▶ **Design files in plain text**
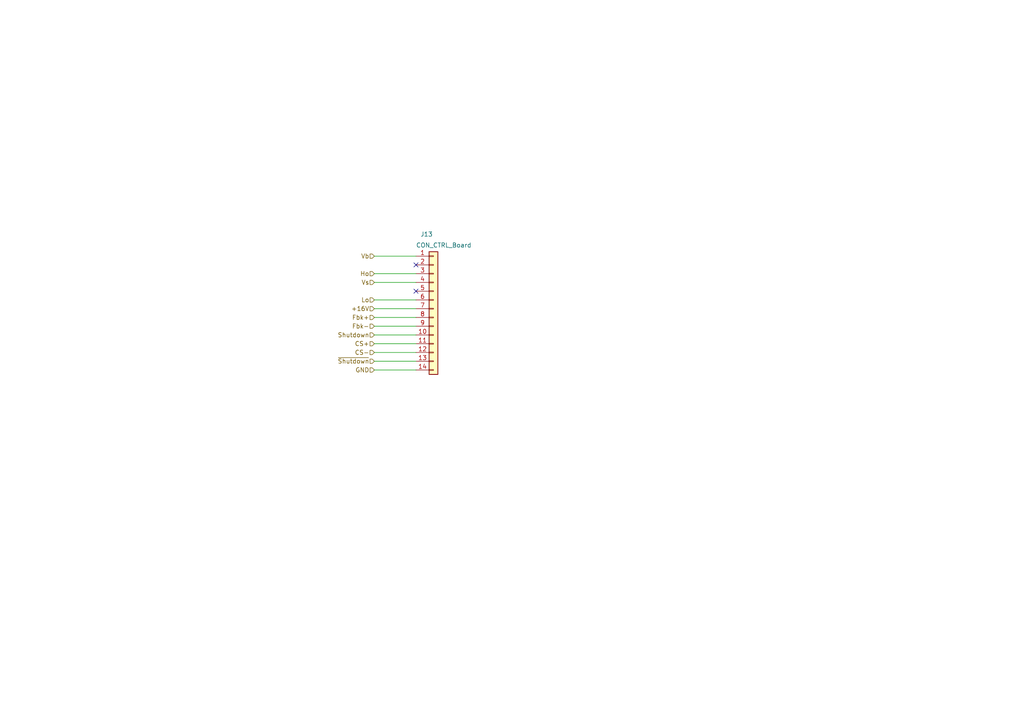
<source format=kicad_sch>
(kicad_sch (version 20210126) (generator eeschema)

  (paper "A4")

  


  (no_connect (at 120.65 76.835) (uuid 3674b74d-7125-4bd0-8e74-a9a749a75ffe))
  (no_connect (at 120.65 84.455) (uuid 504cc487-dea5-498a-9765-628f4ba13413))

  (wire (pts (xy 108.585 79.375) (xy 120.65 79.375))
    (stroke (width 0) (type solid) (color 0 0 0 0))
    (uuid 8f10bf00-fcdb-4e3a-bce0-fe2e1e9a3724)
  )
  (wire (pts (xy 108.585 81.915) (xy 120.65 81.915))
    (stroke (width 0) (type solid) (color 0 0 0 0))
    (uuid 16e04f22-13f0-47d8-a525-7f70d8d183d5)
  )
  (wire (pts (xy 108.585 86.995) (xy 120.65 86.995))
    (stroke (width 0) (type solid) (color 0 0 0 0))
    (uuid 3eb27502-c40f-41c0-8c0a-f87eb22ccb9d)
  )
  (wire (pts (xy 108.585 89.535) (xy 120.65 89.535))
    (stroke (width 0) (type solid) (color 0 0 0 0))
    (uuid 3d0256a9-2d30-427e-a331-62745bb3f143)
  )
  (wire (pts (xy 108.585 92.075) (xy 120.65 92.075))
    (stroke (width 0) (type solid) (color 0 0 0 0))
    (uuid 3d0cfca7-6778-4eac-9a10-954baafd460a)
  )
  (wire (pts (xy 108.585 94.615) (xy 120.65 94.615))
    (stroke (width 0) (type solid) (color 0 0 0 0))
    (uuid 7e386a5d-1d81-47e7-94a1-49c7e75598df)
  )
  (wire (pts (xy 108.585 97.155) (xy 120.65 97.155))
    (stroke (width 0) (type solid) (color 0 0 0 0))
    (uuid decab073-2811-4493-8380-157d12e2d8e4)
  )
  (wire (pts (xy 108.585 99.695) (xy 120.65 99.695))
    (stroke (width 0) (type solid) (color 0 0 0 0))
    (uuid 15d79beb-a117-4864-ad5b-f29248d37ab7)
  )
  (wire (pts (xy 108.585 102.235) (xy 120.65 102.235))
    (stroke (width 0) (type solid) (color 0 0 0 0))
    (uuid 2f872c2c-40a0-4d14-a5fb-cd6382719159)
  )
  (wire (pts (xy 108.585 104.775) (xy 120.65 104.775))
    (stroke (width 0) (type solid) (color 0 0 0 0))
    (uuid a25e71a3-72e0-4475-abeb-d76316b3141a)
  )
  (wire (pts (xy 108.585 107.315) (xy 120.65 107.315))
    (stroke (width 0) (type solid) (color 0 0 0 0))
    (uuid 0c5b1943-0fb3-4a57-a44c-2fb4cb730582)
  )
  (wire (pts (xy 120.65 74.295) (xy 108.585 74.295))
    (stroke (width 0) (type solid) (color 0 0 0 0))
    (uuid 76ce12dd-929b-4991-86d9-6ad66a5cf189)
  )

  (hierarchical_label "Vb" (shape input) (at 108.585 74.295 180)
    (effects (font (size 1.27 1.27)) (justify right))
    (uuid 8981483f-76a5-493b-83ff-0ceb2bf47cd5)
  )
  (hierarchical_label "Ho" (shape input) (at 108.585 79.375 180)
    (effects (font (size 1.27 1.27)) (justify right))
    (uuid db32d0d9-7c64-46f6-9a9a-8b6caf08faa8)
  )
  (hierarchical_label "Vs" (shape input) (at 108.585 81.915 180)
    (effects (font (size 1.27 1.27)) (justify right))
    (uuid 5b1945d4-887a-4977-b582-b93f4fb90f0b)
  )
  (hierarchical_label "Lo" (shape input) (at 108.585 86.995 180)
    (effects (font (size 1.27 1.27)) (justify right))
    (uuid 3c3bf0f2-222c-479f-bf6a-c2b1f5b7b4b0)
  )
  (hierarchical_label "+16V" (shape input) (at 108.585 89.535 180)
    (effects (font (size 1.27 1.27)) (justify right))
    (uuid 350e66f2-6f22-4963-867e-1568c0b90461)
  )
  (hierarchical_label "Fbk+" (shape input) (at 108.585 92.075 180)
    (effects (font (size 1.27 1.27)) (justify right))
    (uuid 1cace84a-2a7b-423b-8bec-0e9441cd8bf9)
  )
  (hierarchical_label "Fbk-" (shape input) (at 108.585 94.615 180)
    (effects (font (size 1.27 1.27)) (justify right))
    (uuid 4977b617-87a3-4316-8085-fbc6f8939379)
  )
  (hierarchical_label "Shutdown" (shape input) (at 108.585 97.155 180)
    (effects (font (size 1.27 1.27)) (justify right))
    (uuid 23fe40d3-fc69-4e78-91be-074d8640330e)
  )
  (hierarchical_label "CS+" (shape input) (at 108.585 99.695 180)
    (effects (font (size 1.27 1.27)) (justify right))
    (uuid 07a1fb6a-6538-4fd0-a089-0bdc2241bd0c)
  )
  (hierarchical_label "CS-" (shape input) (at 108.585 102.235 180)
    (effects (font (size 1.27 1.27)) (justify right))
    (uuid ddad0f90-ff0c-4588-8901-7fc65bd9b105)
  )
  (hierarchical_label "~Shutdown" (shape input) (at 108.585 104.775 180)
    (effects (font (size 1.27 1.27)) (justify right))
    (uuid 6d6aeafc-d2fe-451f-8060-e8173c36a6bb)
  )
  (hierarchical_label "GND" (shape input) (at 108.585 107.315 180)
    (effects (font (size 1.27 1.27)) (justify right))
    (uuid 850078a8-8b05-4e7a-9276-156638b34bc6)
  )

  (symbol (lib_id "Connector_Generic:Conn_01x14") (at 125.73 89.535 0) (unit 1)
    (in_bom yes) (on_board yes)
    (uuid c0b78e16-297c-4daa-a21d-42d18413528d)
    (property "Reference" "J13" (id 0) (at 121.92 67.945 0)
      (effects (font (size 1.27 1.27)) (justify left))
    )
    (property "Value" "CON_CTRL_Board" (id 1) (at 120.65 71.12 0)
      (effects (font (size 1.27 1.27)) (justify left))
    )
    (property "Footprint" "Connector_PinSocket_2.54mm:PinSocket_1x14_P2.54mm_Vertical" (id 2) (at 125.73 89.535 0)
      (effects (font (size 1.27 1.27)) hide)
    )
    (property "Datasheet" "~" (id 3) (at 125.73 89.535 0)
      (effects (font (size 1.27 1.27)) hide)
    )
    (pin "1" (uuid 64638c53-ed5a-4e1b-b163-dcff6e519df4))
    (pin "10" (uuid 28c0cb26-96f3-4b0a-ab84-c61d90436a8d))
    (pin "11" (uuid 711884b6-d98e-4b16-9950-4bec6fe15c06))
    (pin "12" (uuid d7bc3ed1-54a0-4454-8765-3b6f7be1cb1c))
    (pin "13" (uuid 189eb28a-3f79-4777-b2e1-4ec51b610edb))
    (pin "14" (uuid 9e26eede-5480-46c9-b3ca-dbbec1ea36c1))
    (pin "2" (uuid 7c6c3f4e-44ae-4970-8526-135ee8a87932))
    (pin "3" (uuid aad9aa5f-47dc-4484-8882-0a28b95f7c1c))
    (pin "4" (uuid 1ca5c07f-3b9c-46c8-b981-9b6e01a59041))
    (pin "5" (uuid a9410aed-cf37-4c4a-a288-74cec9db01ca))
    (pin "6" (uuid dda06688-a1eb-4091-a697-4cdcc85b2208))
    (pin "7" (uuid 882f3159-793e-4b6a-ae4e-ec9d98ff2c26))
    (pin "8" (uuid aa544d0a-61c9-4a28-8fa5-0de23b61d8a2))
    (pin "9" (uuid 9ca7f580-1d41-4773-8fd7-7038d2b36df3))
  )
)

</source>
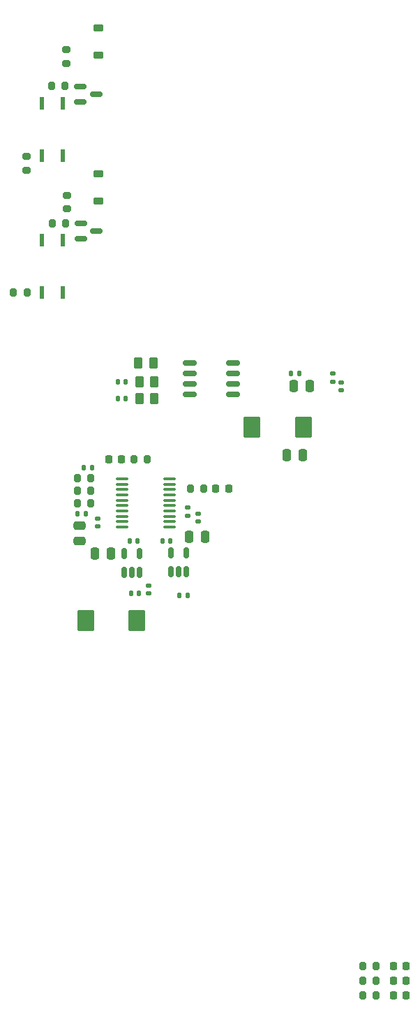
<source format=gbr>
%TF.GenerationSoftware,KiCad,Pcbnew,8.0.6*%
%TF.CreationDate,2024-12-05T11:31:46+01:00*%
%TF.ProjectId,BANBEL,42414e42-454c-42e6-9b69-6361645f7063,1.01*%
%TF.SameCoordinates,Original*%
%TF.FileFunction,Paste,Top*%
%TF.FilePolarity,Positive*%
%FSLAX46Y46*%
G04 Gerber Fmt 4.6, Leading zero omitted, Abs format (unit mm)*
G04 Created by KiCad (PCBNEW 8.0.6) date 2024-12-05 11:31:46*
%MOMM*%
%LPD*%
G01*
G04 APERTURE LIST*
G04 Aperture macros list*
%AMRoundRect*
0 Rectangle with rounded corners*
0 $1 Rounding radius*
0 $2 $3 $4 $5 $6 $7 $8 $9 X,Y pos of 4 corners*
0 Add a 4 corners polygon primitive as box body*
4,1,4,$2,$3,$4,$5,$6,$7,$8,$9,$2,$3,0*
0 Add four circle primitives for the rounded corners*
1,1,$1+$1,$2,$3*
1,1,$1+$1,$4,$5*
1,1,$1+$1,$6,$7*
1,1,$1+$1,$8,$9*
0 Add four rect primitives between the rounded corners*
20,1,$1+$1,$2,$3,$4,$5,0*
20,1,$1+$1,$4,$5,$6,$7,0*
20,1,$1+$1,$6,$7,$8,$9,0*
20,1,$1+$1,$8,$9,$2,$3,0*%
G04 Aperture macros list end*
%ADD10RoundRect,0.250000X0.250000X0.475000X-0.250000X0.475000X-0.250000X-0.475000X0.250000X-0.475000X0*%
%ADD11RoundRect,0.140000X0.170000X-0.140000X0.170000X0.140000X-0.170000X0.140000X-0.170000X-0.140000X0*%
%ADD12RoundRect,0.218750X0.218750X0.256250X-0.218750X0.256250X-0.218750X-0.256250X0.218750X-0.256250X0*%
%ADD13RoundRect,0.200000X0.200000X0.275000X-0.200000X0.275000X-0.200000X-0.275000X0.200000X-0.275000X0*%
%ADD14RoundRect,0.250000X0.787500X1.025000X-0.787500X1.025000X-0.787500X-1.025000X0.787500X-1.025000X0*%
%ADD15RoundRect,0.225000X-0.375000X0.225000X-0.375000X-0.225000X0.375000X-0.225000X0.375000X0.225000X0*%
%ADD16RoundRect,0.200000X-0.200000X-0.275000X0.200000X-0.275000X0.200000X0.275000X-0.200000X0.275000X0*%
%ADD17RoundRect,0.140000X0.140000X0.170000X-0.140000X0.170000X-0.140000X-0.170000X0.140000X-0.170000X0*%
%ADD18RoundRect,0.140000X-0.140000X-0.170000X0.140000X-0.170000X0.140000X0.170000X-0.140000X0.170000X0*%
%ADD19RoundRect,0.200000X0.275000X-0.200000X0.275000X0.200000X-0.275000X0.200000X-0.275000X-0.200000X0*%
%ADD20RoundRect,0.250000X-0.262500X-0.450000X0.262500X-0.450000X0.262500X0.450000X-0.262500X0.450000X0*%
%ADD21RoundRect,0.150000X0.150000X-0.512500X0.150000X0.512500X-0.150000X0.512500X-0.150000X-0.512500X0*%
%ADD22RoundRect,0.225000X-0.225000X-0.250000X0.225000X-0.250000X0.225000X0.250000X-0.225000X0.250000X0*%
%ADD23RoundRect,0.100000X0.637500X0.100000X-0.637500X0.100000X-0.637500X-0.100000X0.637500X-0.100000X0*%
%ADD24RoundRect,0.135000X0.135000X0.185000X-0.135000X0.185000X-0.135000X-0.185000X0.135000X-0.185000X0*%
%ADD25RoundRect,0.150000X-0.675000X-0.150000X0.675000X-0.150000X0.675000X0.150000X-0.675000X0.150000X0*%
%ADD26R,0.600000X1.500000*%
%ADD27RoundRect,0.225000X0.225000X0.250000X-0.225000X0.250000X-0.225000X-0.250000X0.225000X-0.250000X0*%
%ADD28RoundRect,0.250000X-0.475000X0.250000X-0.475000X-0.250000X0.475000X-0.250000X0.475000X0.250000X0*%
%ADD29RoundRect,0.150000X-0.587500X-0.150000X0.587500X-0.150000X0.587500X0.150000X-0.587500X0.150000X0*%
%ADD30RoundRect,0.140000X-0.170000X0.140000X-0.170000X-0.140000X0.170000X-0.140000X0.170000X0.140000X0*%
%ADD31RoundRect,0.250000X-0.250000X-0.475000X0.250000X-0.475000X0.250000X0.475000X-0.250000X0.475000X0*%
G04 APERTURE END LIST*
D10*
%TO.C,C4*%
X104249500Y-83058000D03*
X102349500Y-83058000D03*
%TD*%
D11*
%TO.C,C6*%
X85598000Y-99771000D03*
X85598000Y-98811000D03*
%TD*%
D12*
%TO.C,D2*%
X116840000Y-146812000D03*
X115265000Y-146812000D03*
%TD*%
D13*
%TO.C,R3*%
X113194600Y-145034000D03*
X111544600Y-145034000D03*
%TD*%
%TO.C,R4*%
X113194600Y-146812000D03*
X111544600Y-146812000D03*
%TD*%
%TO.C,R5*%
X113194600Y-148539200D03*
X111544600Y-148539200D03*
%TD*%
D14*
%TO.C,C1*%
X84138500Y-103124000D03*
X77913500Y-103124000D03*
%TD*%
D12*
%TO.C,D1*%
X116840000Y-145034000D03*
X115265000Y-145034000D03*
%TD*%
%TO.C,D3*%
X116840000Y-148590000D03*
X115265000Y-148590000D03*
%TD*%
D15*
%TO.C,D4*%
X79502000Y-31244000D03*
X79502000Y-34544000D03*
%TD*%
D16*
%TO.C,R8*%
X69138800Y-63296800D03*
X70788800Y-63296800D03*
%TD*%
%TO.C,R13*%
X76899000Y-88900000D03*
X78549000Y-88900000D03*
%TD*%
D17*
%TO.C,C10*%
X88209000Y-93395800D03*
X87249000Y-93395800D03*
%TD*%
D13*
%TO.C,R15*%
X85407000Y-83566000D03*
X83757000Y-83566000D03*
%TD*%
D18*
%TO.C,C3*%
X83241000Y-93395800D03*
X84201000Y-93395800D03*
%TD*%
D19*
%TO.C,R17*%
X75565000Y-35496000D03*
X75565000Y-33846000D03*
%TD*%
D20*
%TO.C,R2*%
X84431500Y-74168000D03*
X86256500Y-74168000D03*
%TD*%
D21*
%TO.C,U5*%
X88265000Y-97149500D03*
X89215000Y-97149500D03*
X90165000Y-97149500D03*
X90165000Y-94874500D03*
X88265000Y-94874500D03*
%TD*%
D16*
%TO.C,R14*%
X90615000Y-87122000D03*
X92265000Y-87122000D03*
%TD*%
D22*
%TO.C,C16*%
X93713000Y-87122000D03*
X95263000Y-87122000D03*
%TD*%
D23*
%TO.C,U3*%
X88079500Y-91748800D03*
X88079500Y-91098800D03*
X88079500Y-90448800D03*
X88079500Y-89798800D03*
X88079500Y-89148800D03*
X88079500Y-88498800D03*
X88079500Y-87848800D03*
X88079500Y-87198800D03*
X88079500Y-86548800D03*
X88079500Y-85898800D03*
X82354500Y-85898800D03*
X82354500Y-86548800D03*
X82354500Y-87198800D03*
X82354500Y-87848800D03*
X82354500Y-88498800D03*
X82354500Y-89148800D03*
X82354500Y-89798800D03*
X82354500Y-90448800D03*
X82354500Y-91098800D03*
X82354500Y-91748800D03*
%TD*%
D11*
%TO.C,C24*%
X107950000Y-74112000D03*
X107950000Y-73152000D03*
%TD*%
D17*
%TO.C,C2*%
X84399000Y-99745800D03*
X83439000Y-99745800D03*
%TD*%
D14*
%TO.C,C27*%
X104329500Y-79602000D03*
X98104500Y-79602000D03*
%TD*%
D20*
%TO.C,R6*%
X84328000Y-71882000D03*
X86153000Y-71882000D03*
%TD*%
D21*
%TO.C,U4*%
X82555000Y-97205800D03*
X83505000Y-97205800D03*
X84455000Y-97205800D03*
X84455000Y-94930800D03*
X82555000Y-94930800D03*
%TD*%
D24*
%TO.C,R16*%
X77980000Y-90170000D03*
X76960000Y-90170000D03*
%TD*%
D16*
%TO.C,R10*%
X76897000Y-87376000D03*
X78547000Y-87376000D03*
%TD*%
D25*
%TO.C,U1*%
X90593000Y-71856600D03*
X90593000Y-73126600D03*
X90593000Y-74396600D03*
X90593000Y-75666600D03*
X95843000Y-75666600D03*
X95843000Y-74396600D03*
X95843000Y-73126600D03*
X95843000Y-71856600D03*
%TD*%
D26*
%TO.C,U6*%
X72644000Y-63253400D03*
X75184000Y-63253400D03*
X75184000Y-56903400D03*
X72644000Y-56903400D03*
%TD*%
D27*
%TO.C,C17*%
X82296000Y-83566000D03*
X80746000Y-83566000D03*
%TD*%
D16*
%TO.C,R12*%
X73851000Y-54914800D03*
X75501000Y-54914800D03*
%TD*%
D28*
%TO.C,C13*%
X77216000Y-91572000D03*
X77216000Y-93472000D03*
%TD*%
D29*
%TO.C,Q2*%
X77345300Y-54879200D03*
X77345300Y-56779200D03*
X79220300Y-55829200D03*
%TD*%
D17*
%TO.C,C9*%
X90269000Y-99999800D03*
X89309000Y-99999800D03*
%TD*%
D11*
%TO.C,C15*%
X91567000Y-91053800D03*
X91567000Y-90093800D03*
%TD*%
D18*
%TO.C,C22*%
X81816000Y-74168000D03*
X82776000Y-74168000D03*
%TD*%
D16*
%TO.C,R18*%
X73788000Y-38227000D03*
X75438000Y-38227000D03*
%TD*%
D30*
%TO.C,C14*%
X90297000Y-89387800D03*
X90297000Y-90347800D03*
%TD*%
D18*
%TO.C,C23*%
X81844000Y-76200000D03*
X82804000Y-76200000D03*
%TD*%
D24*
%TO.C,R9*%
X78742000Y-84582000D03*
X77722000Y-84582000D03*
%TD*%
D31*
%TO.C,C26*%
X103190000Y-74676000D03*
X105090000Y-74676000D03*
%TD*%
D30*
%TO.C,C25*%
X108966000Y-74224000D03*
X108966000Y-75184000D03*
%TD*%
D15*
%TO.C,D5*%
X79502000Y-48896000D03*
X79502000Y-52196000D03*
%TD*%
D30*
%TO.C,C12*%
X79375000Y-90734000D03*
X79375000Y-91694000D03*
%TD*%
D18*
%TO.C,C28*%
X102870000Y-73152000D03*
X103830000Y-73152000D03*
%TD*%
D29*
%TO.C,Q3*%
X77294500Y-38293000D03*
X77294500Y-40193000D03*
X79169500Y-39243000D03*
%TD*%
D19*
%TO.C,R7*%
X70739000Y-48450000D03*
X70739000Y-46800000D03*
%TD*%
D10*
%TO.C,C8*%
X80960000Y-94996000D03*
X79060000Y-94996000D03*
%TD*%
D16*
%TO.C,R11*%
X76899000Y-85852000D03*
X78549000Y-85852000D03*
%TD*%
D31*
%TO.C,C11*%
X90490000Y-92964000D03*
X92390000Y-92964000D03*
%TD*%
D26*
%TO.C,U2*%
X72644000Y-46718000D03*
X75184000Y-46718000D03*
X75184000Y-40368000D03*
X72644000Y-40368000D03*
%TD*%
D20*
%TO.C,R1*%
X84429500Y-76200000D03*
X86254500Y-76200000D03*
%TD*%
D19*
%TO.C,R19*%
X75692000Y-53149000D03*
X75692000Y-51499000D03*
%TD*%
M02*

</source>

▶ **Job item**
Count how many lines in the data above hold the string "Shutdown", and give the number with no other words.

▶ **The answer**
2